Vahdet ve tevhidi gerçekleştirerek yaşadığımız sosyal, siyasal ve ekonomik krizlerin üzerinden gelmek pekâlâ mümkündür. Yeter ki, bir ve beraber olalım. Yirmi birinci yüzyıl Türkiye’nin ve dolayısıyla İslâm dünyasının asrı olacaktır.
Doğu ve batı, kuzey ve güney petrol ve doğal gaz enerji kaynaklarının yarısı, ülkemizin üzerinden geçmektedir. Yani petrol ve doğal gazımız sınırlı olsa bile, enerji kaynaklarının boru hatlarının ve dolayısıyla vanalarının bizim elimizde olması, en büyük güçtür.
Son yüzyıl içerisinde petrol ve doğal gazın kendisi, bulundukları/çıkarıldıkları ülkelere büyük sıkıntı ve yıkıntılar getirmektedir. Boru hatlarının riski, enerjinin kendisini sahip olmak kadar tehlikeli değildir. Bilakis enerji hatları, Türkiye için, emniyet sibobu işlevini görmektedir. Çünkü büyük finansman ve kaynak gerektiren boru hatlarının güvenliği, bulundukları ülkelerin de güvenlik içerisinde bulunmasını gerektirmektedir.

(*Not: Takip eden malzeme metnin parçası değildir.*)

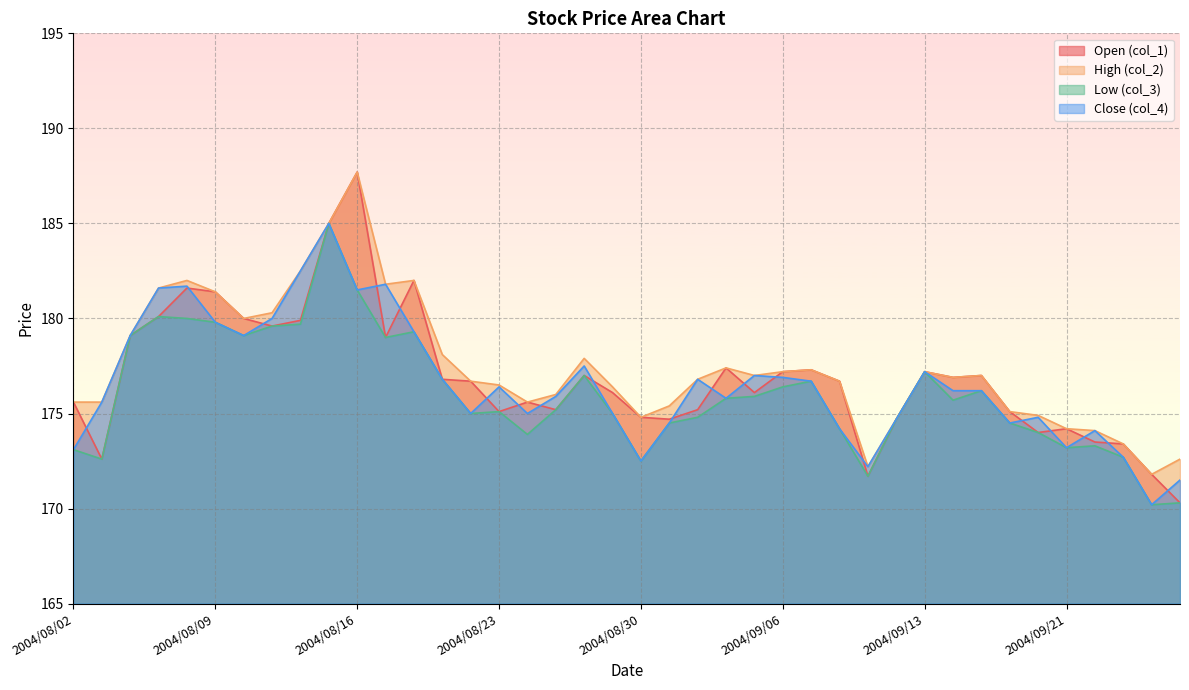

Is the value of col_3 at 2004/09/14 greater than the value of col_4 at 2004/08/26?

No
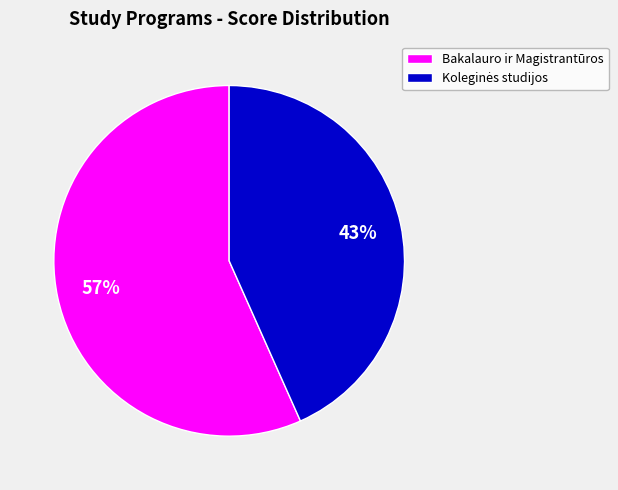

Is there a majority slice in this chart?

Yes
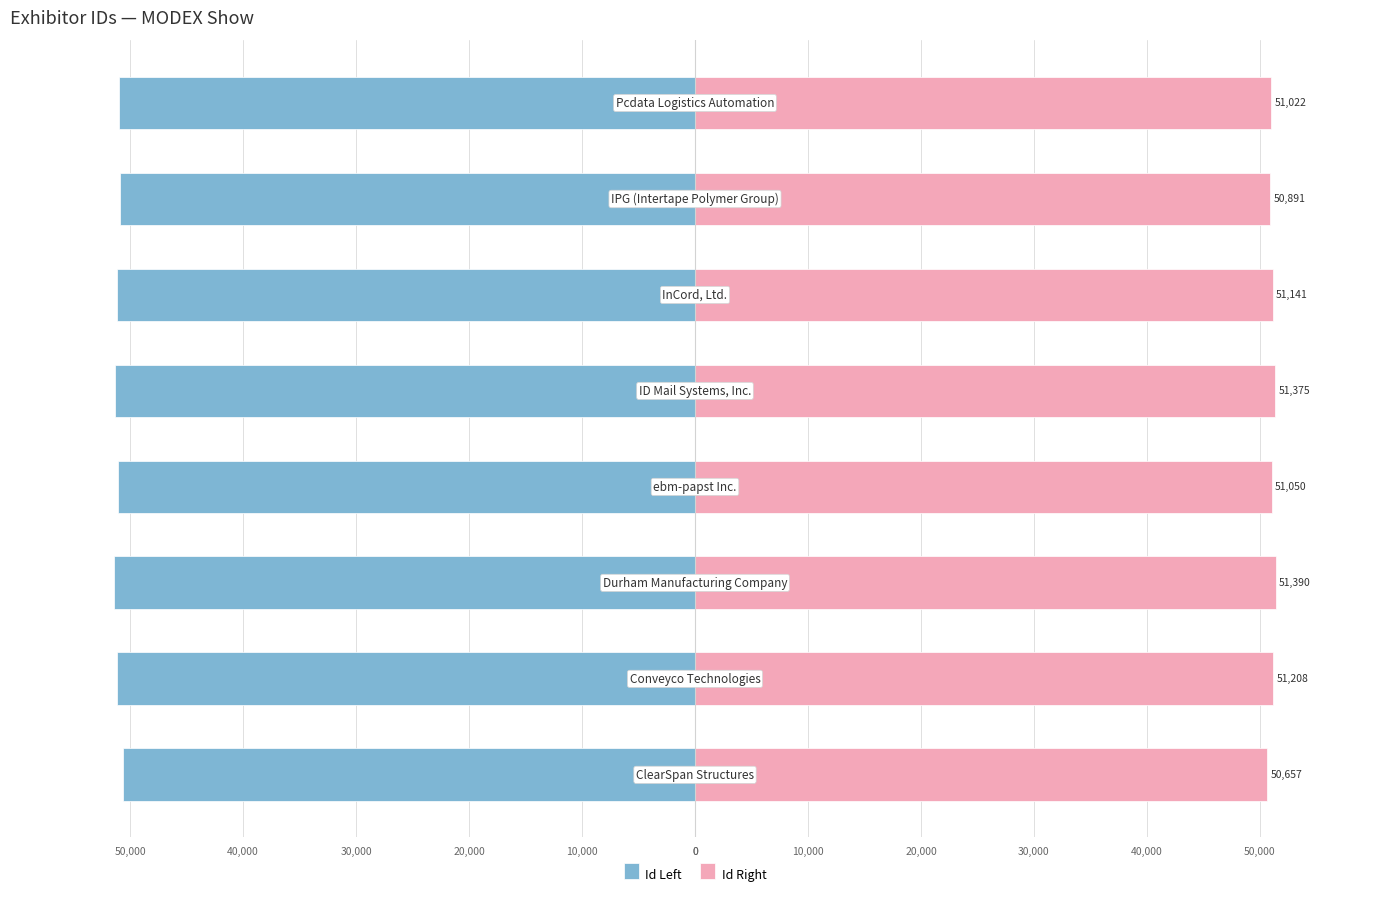

At 30,000, list the series in order from smallest to largest.

Id Left, Id Right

Türk lirası karşısında doların, hak etmediğinden daha fazla değerli yapılmaya çalışılıp, spekülatif oyunlar oynanması, birinci lig devletlerin aralarında olmanın getirdiği ağır faturalardan sadece birisidir.
En büyük güç, bize ve ülkemize yapılan saldırılar karşısında bir, iri ve diri olma bilinç ve şuurunu göstermektir.